RECORDS FOR THIS TASK →
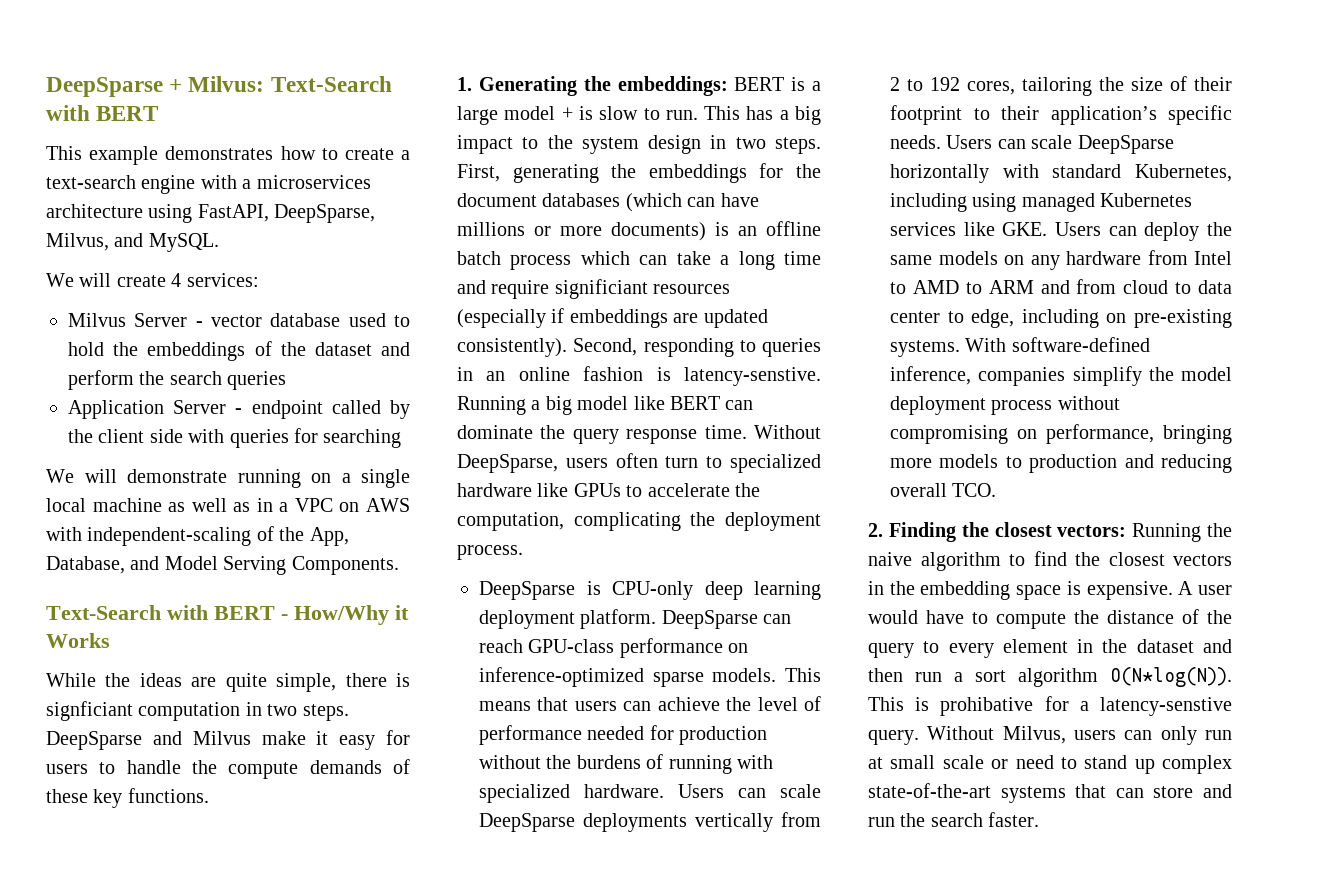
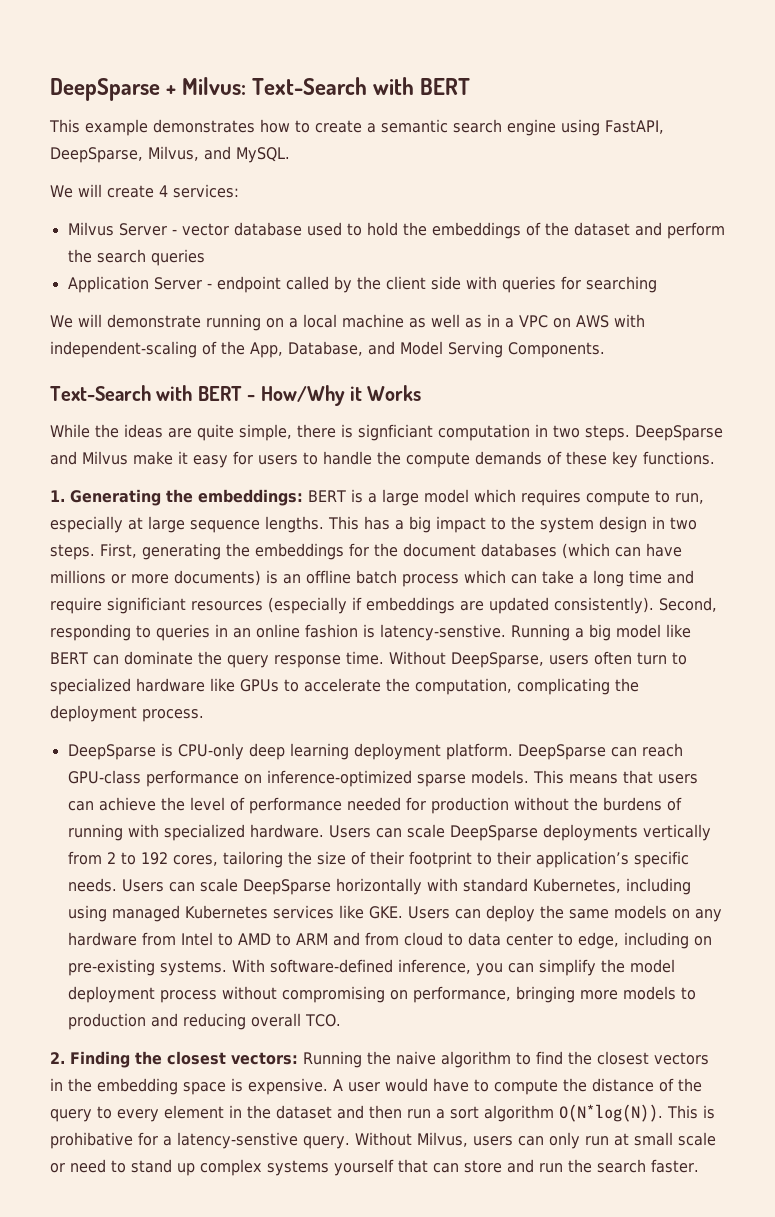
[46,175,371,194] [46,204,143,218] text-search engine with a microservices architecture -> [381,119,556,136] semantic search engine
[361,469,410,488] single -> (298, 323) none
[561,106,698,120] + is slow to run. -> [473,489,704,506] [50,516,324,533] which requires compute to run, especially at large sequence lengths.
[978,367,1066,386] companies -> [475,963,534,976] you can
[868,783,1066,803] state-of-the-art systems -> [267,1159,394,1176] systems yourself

* * *

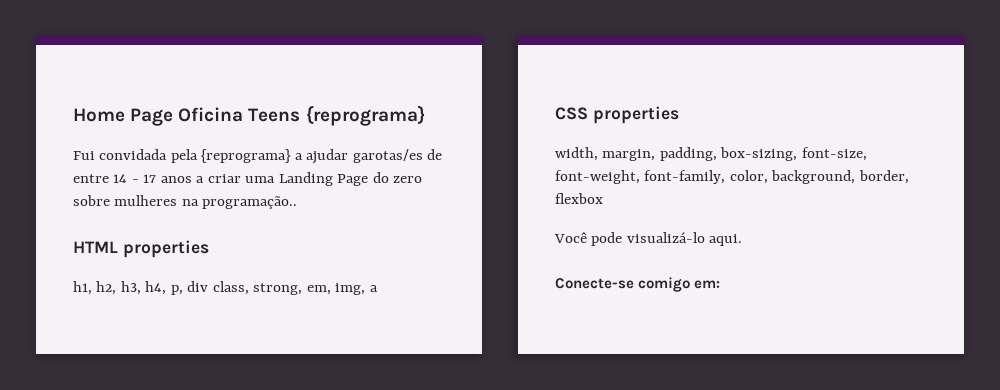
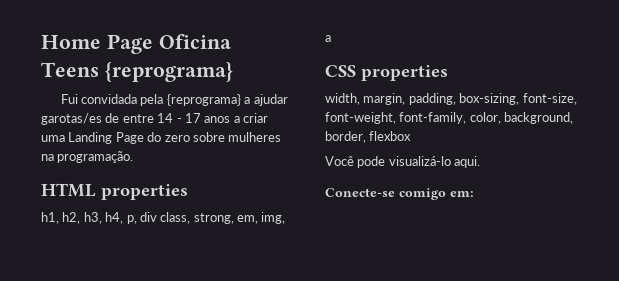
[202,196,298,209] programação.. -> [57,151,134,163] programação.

...

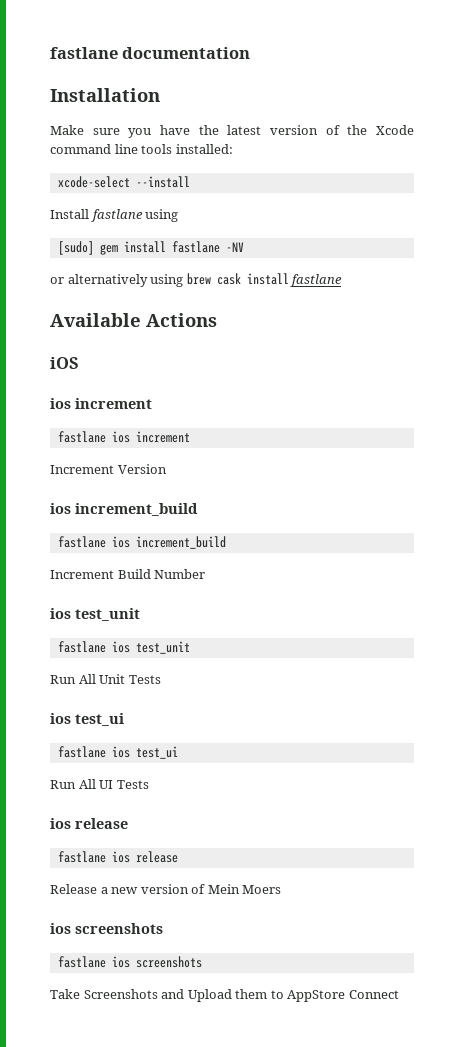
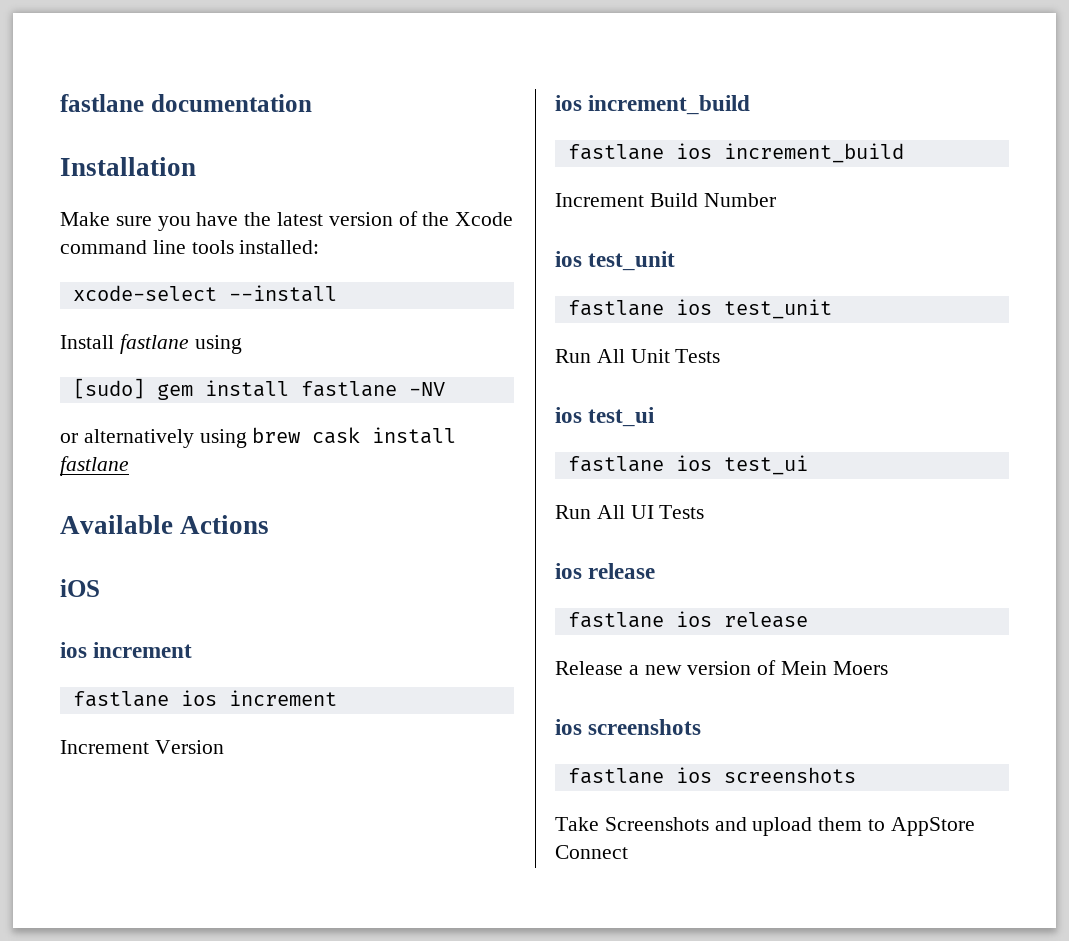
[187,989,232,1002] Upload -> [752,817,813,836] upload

DIRECTIVE →
For this task, write out exactly the lines of the entries above, starting at the line with "[561,106,698,120] + is" and ending at the line with "[868,783,1066,803] state-of-the-art systems", both included, and no others.

EXERCISE ANSWER →
[561,106,698,120] + is slow to run. -> [473,489,704,506] [50,516,324,533] which requires compute to run, especially at large sequence lengths.
[978,367,1066,386] companies -> [475,963,534,976] you can
[868,783,1066,803] state-of-the-art systems -> [267,1159,394,1176] systems yourself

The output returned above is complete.